In the Central Indian landscape, Ranthambore, Kanha, Pench, Tadoba-Andhari Tiger Reserve and Bandhavgarh Tiger Reserve have a surplus tiger population. Kailadevi, Kuno Palpur Wildlife Sanctuary and Mukundara Hills Tiger Reserve in Rajasthan can take the big cat pressure from Ranthambore, according to NTCA.

Sanjay Dubri Tiger Reserve, besides the newly-declared Guru Ghasidas National Park, Achanakmar Tiger Reserve, Udanti-Sitanadi Tiger Reserve, Indravati Tiger Reserve in Chhattisgarh and Palamau Tiger Reserve in Jharkhand, which have negligible tiger populations, could emerge as new tiger hubs in the days to come and accommodate surplus tiger populations from the overcrowded tiger reserves.

For the Eastern Ghat landscape, Nagarjunsagar-Srisailam in Andhra Pradesh is the high density tiger reserve. Sri Lankamalleswara Wildlife Sanctuary, Sri Penusila Narasimha Wildlife Sanctuary, Sri Venkateswara National Park have been listed as probable sites for relocation of big cats.

As per NTCA SoP, the surplus tiger population from Bandipur, Nagarahole and BRT Tiger Reserves under Western Ghat landscape can be shifted to Bhadra, Dandeli-Anshi and Sahyadri tiger reserves and the protected areas of Goa.

Manas, Dampa and Buxa tiger reserves, Gorumara National Park, Jaldapara Wildlife Sanctuary and the forests of Karbi Anglong Hills, on the other hand, can cater to the high-density source tiger population  in Kaziranga and Orang Tiger Reserve in the North-East landscape.

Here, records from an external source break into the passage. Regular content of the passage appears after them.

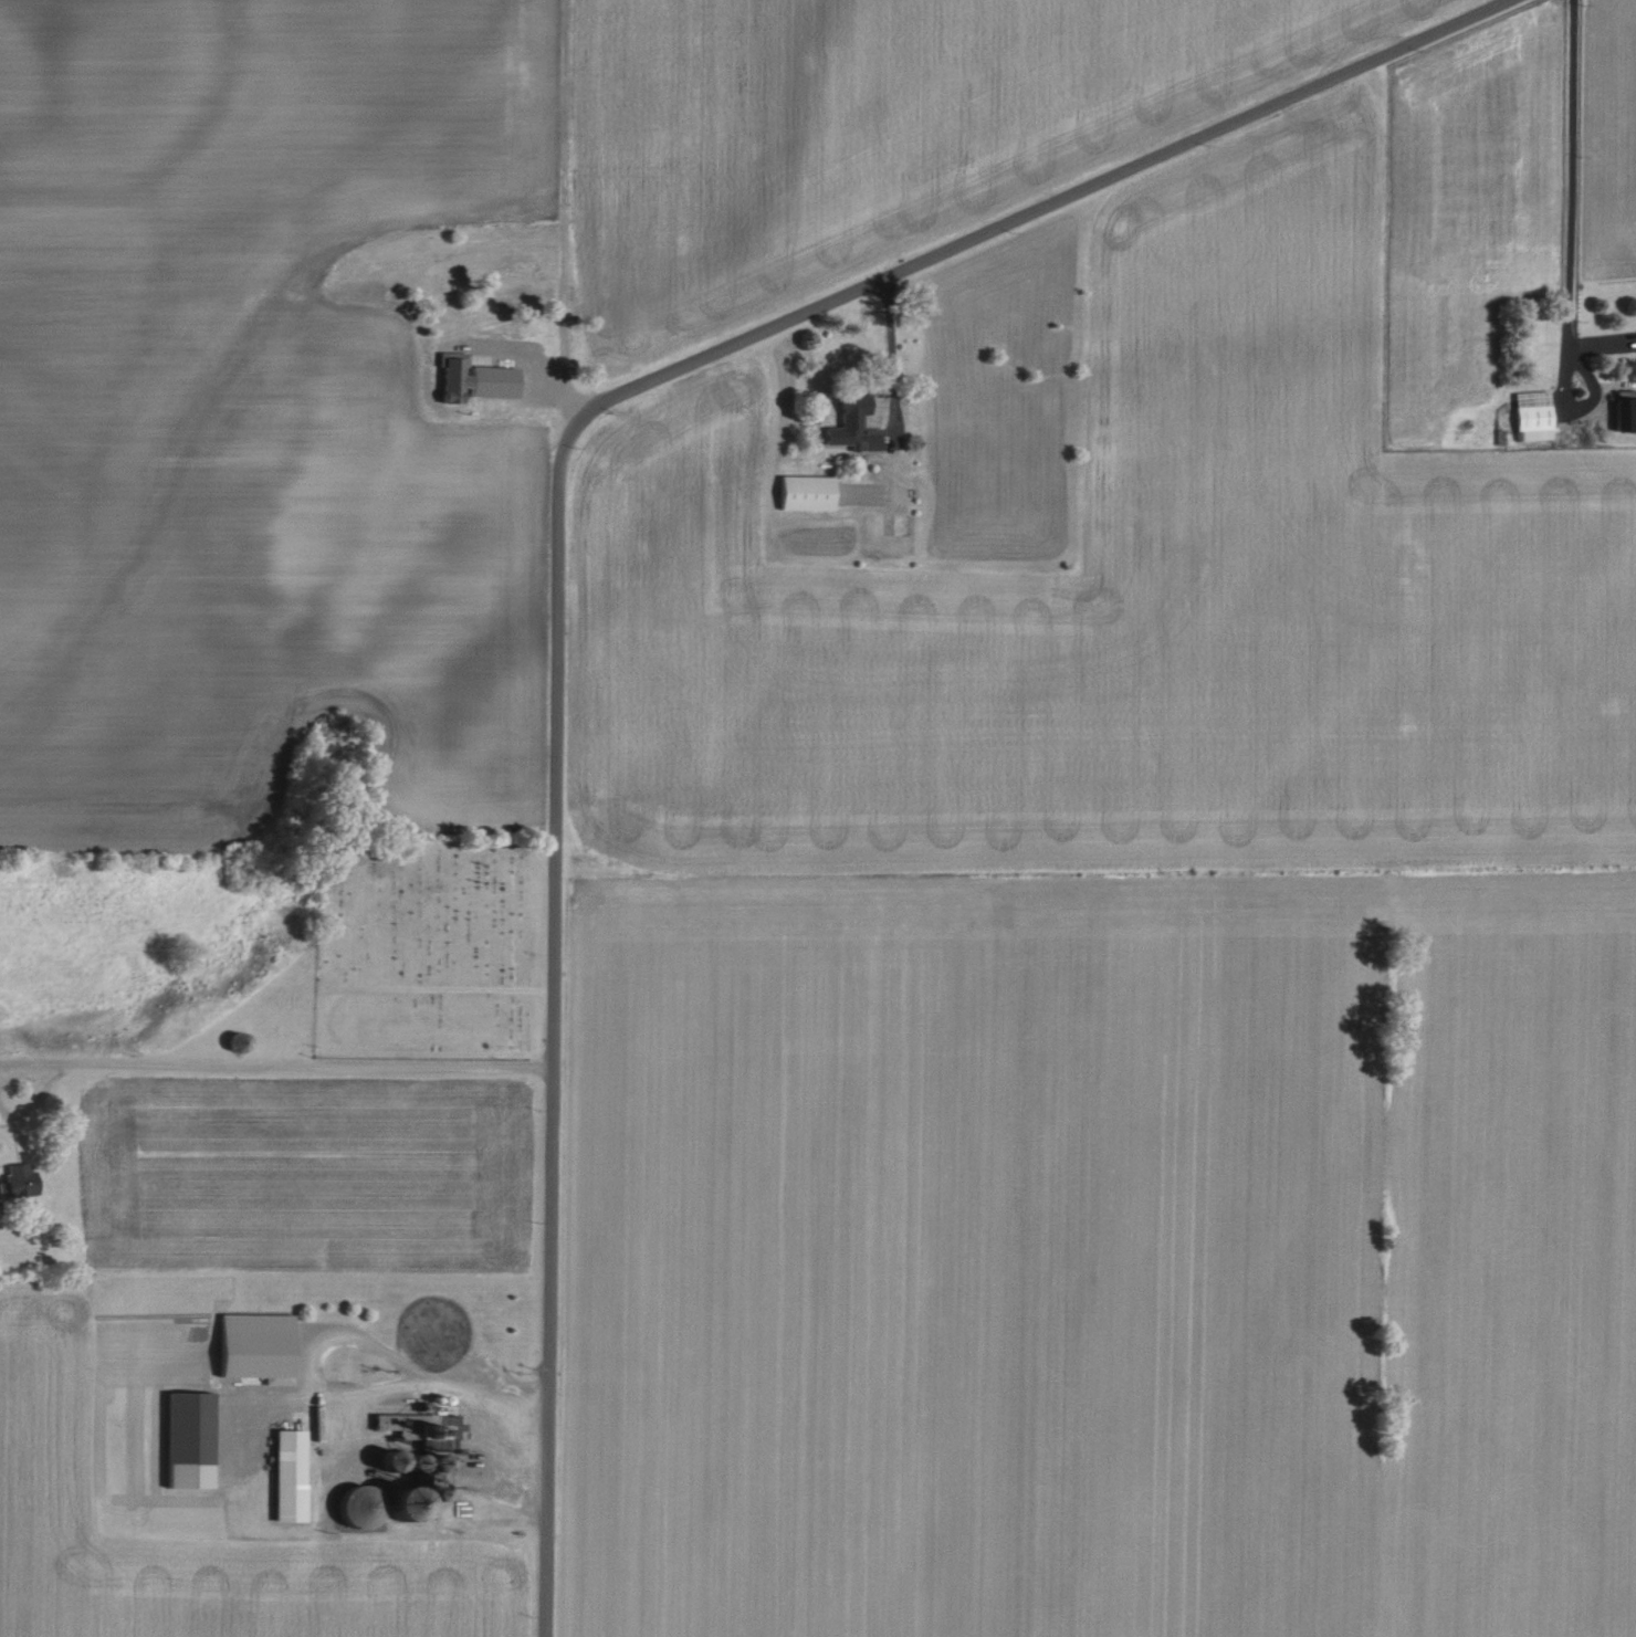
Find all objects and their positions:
road: (1575, 174)
road: (899, 350)
road: (535, 367)
road: (1582, 407)
building: (1622, 413)
building: (1530, 415)
building: (850, 425)
building: (803, 492)
road: (560, 516)
park: (429, 947)
road: (310, 1062)
road: (58, 1070)
building: (14, 1179)
building: (251, 1347)
road: (421, 1386)
building: (418, 1426)
building: (420, 1465)
building: (285, 1477)
building: (379, 1505)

Experts have appreciated the move saying that it has deviated from the previous conservation strategies focusing for the first time on landscape, rather than protected areas alone for relocation of big cats outside tiger reserves. The guidelines have also fixed responsibilities on the territorial forest department for tigers moving out of the protected areas.